Exercise objective: Look through the material below and say how many of its lines carry the string "brown". Only the number should be given.

Listed records:
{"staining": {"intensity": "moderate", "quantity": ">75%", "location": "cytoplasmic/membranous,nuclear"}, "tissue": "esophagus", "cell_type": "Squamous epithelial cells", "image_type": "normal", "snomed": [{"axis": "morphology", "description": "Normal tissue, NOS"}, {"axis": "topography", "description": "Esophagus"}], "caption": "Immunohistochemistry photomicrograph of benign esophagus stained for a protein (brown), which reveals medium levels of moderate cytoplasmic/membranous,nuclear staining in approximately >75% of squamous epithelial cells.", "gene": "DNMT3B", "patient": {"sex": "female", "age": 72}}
...
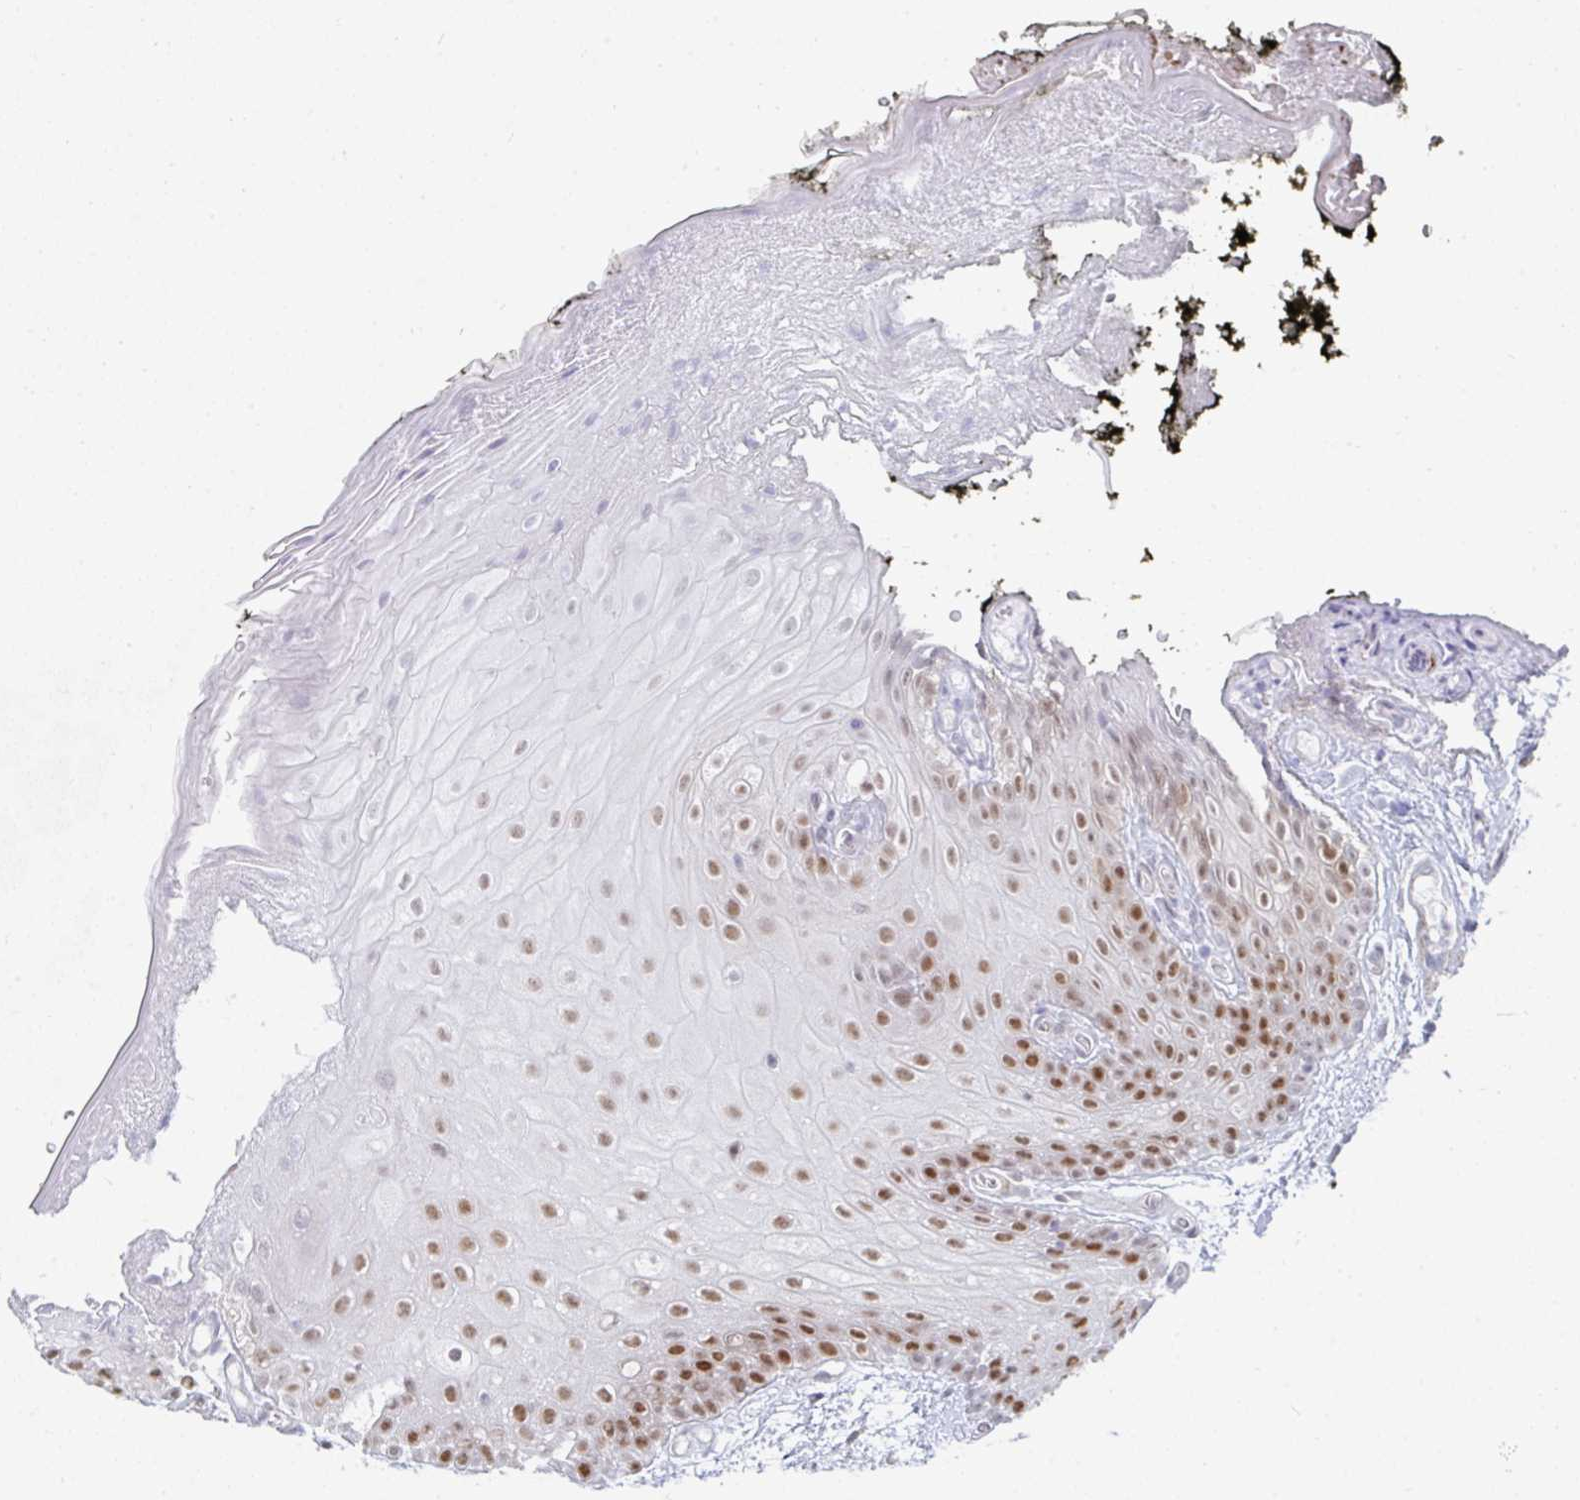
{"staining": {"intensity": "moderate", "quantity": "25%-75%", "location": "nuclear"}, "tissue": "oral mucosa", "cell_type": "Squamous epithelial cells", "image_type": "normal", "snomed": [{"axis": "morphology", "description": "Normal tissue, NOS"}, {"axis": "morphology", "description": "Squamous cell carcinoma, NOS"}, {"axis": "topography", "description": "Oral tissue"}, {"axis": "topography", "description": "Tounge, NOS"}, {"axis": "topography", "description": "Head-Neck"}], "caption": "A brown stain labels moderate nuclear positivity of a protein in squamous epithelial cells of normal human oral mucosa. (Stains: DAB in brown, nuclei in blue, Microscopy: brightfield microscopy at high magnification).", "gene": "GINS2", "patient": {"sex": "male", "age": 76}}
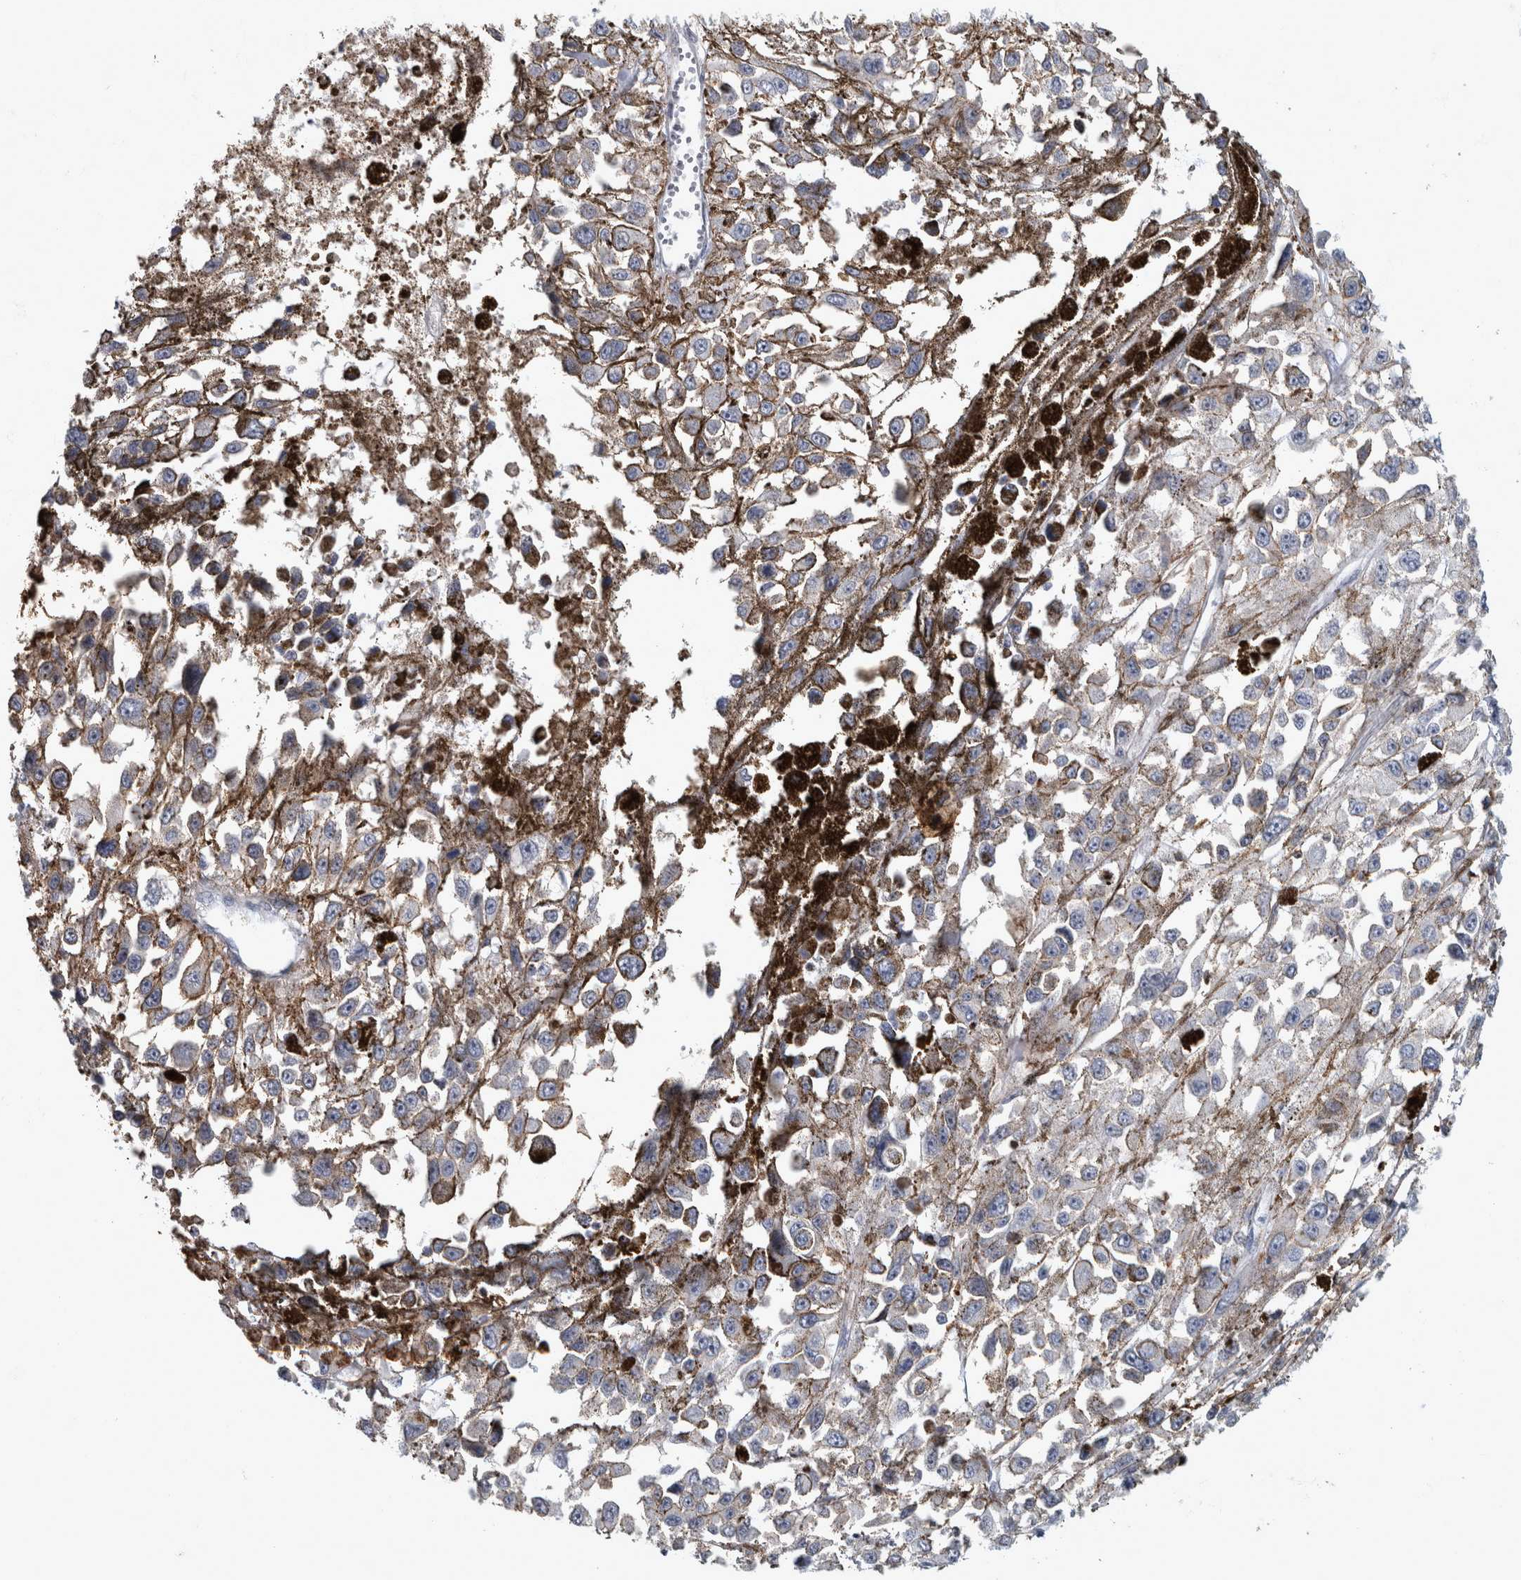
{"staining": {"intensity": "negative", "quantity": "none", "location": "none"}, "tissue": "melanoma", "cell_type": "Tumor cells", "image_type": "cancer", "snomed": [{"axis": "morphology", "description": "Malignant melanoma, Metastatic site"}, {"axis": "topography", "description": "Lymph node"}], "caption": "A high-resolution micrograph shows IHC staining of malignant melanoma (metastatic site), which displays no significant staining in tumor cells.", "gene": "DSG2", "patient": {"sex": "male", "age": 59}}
--
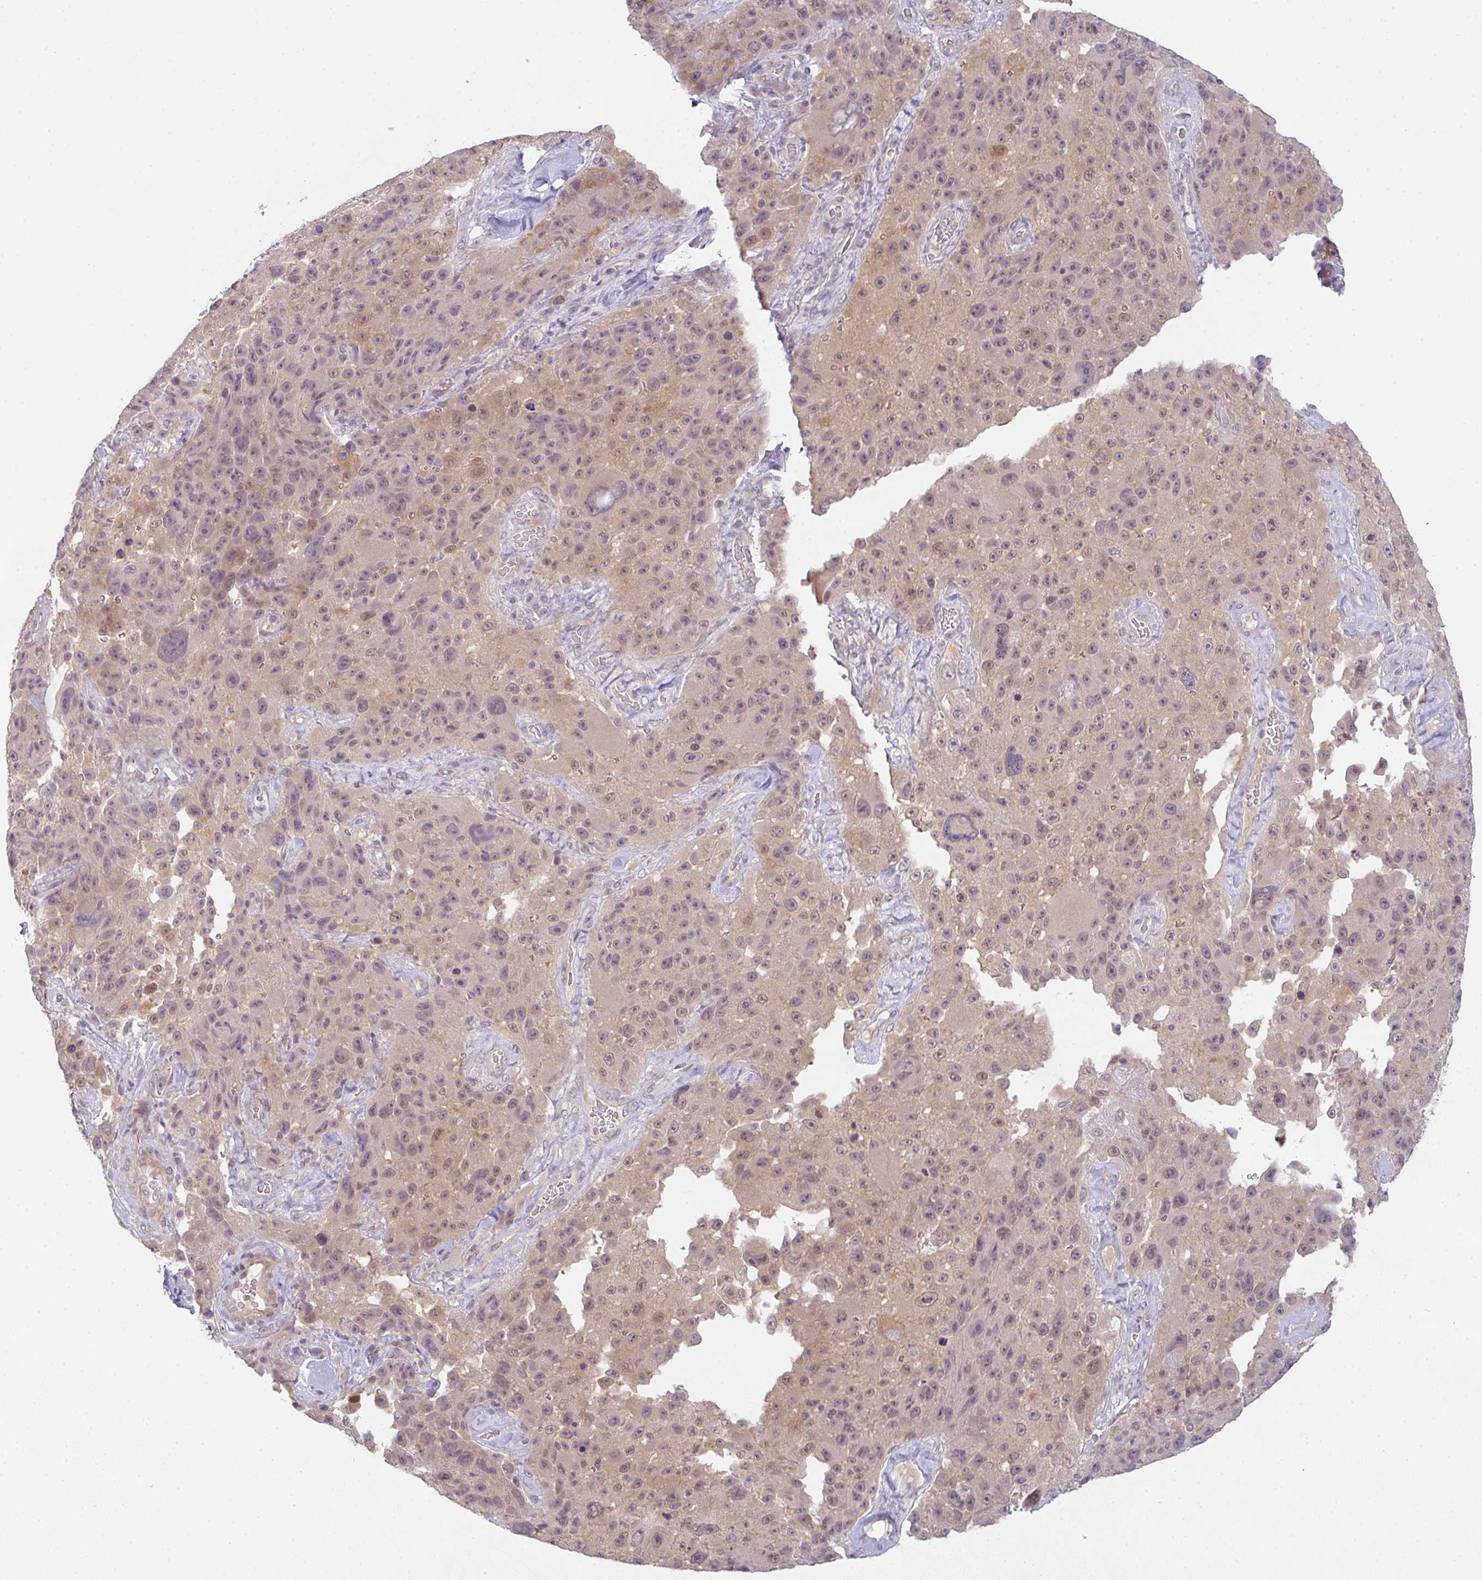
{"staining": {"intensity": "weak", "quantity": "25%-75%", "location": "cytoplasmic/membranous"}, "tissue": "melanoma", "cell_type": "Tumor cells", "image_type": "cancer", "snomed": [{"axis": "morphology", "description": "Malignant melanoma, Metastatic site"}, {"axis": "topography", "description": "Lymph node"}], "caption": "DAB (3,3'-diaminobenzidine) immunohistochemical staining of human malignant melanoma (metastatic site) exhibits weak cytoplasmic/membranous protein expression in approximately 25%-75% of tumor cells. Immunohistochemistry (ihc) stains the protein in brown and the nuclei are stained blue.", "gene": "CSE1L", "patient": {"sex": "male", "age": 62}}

Answer section: 3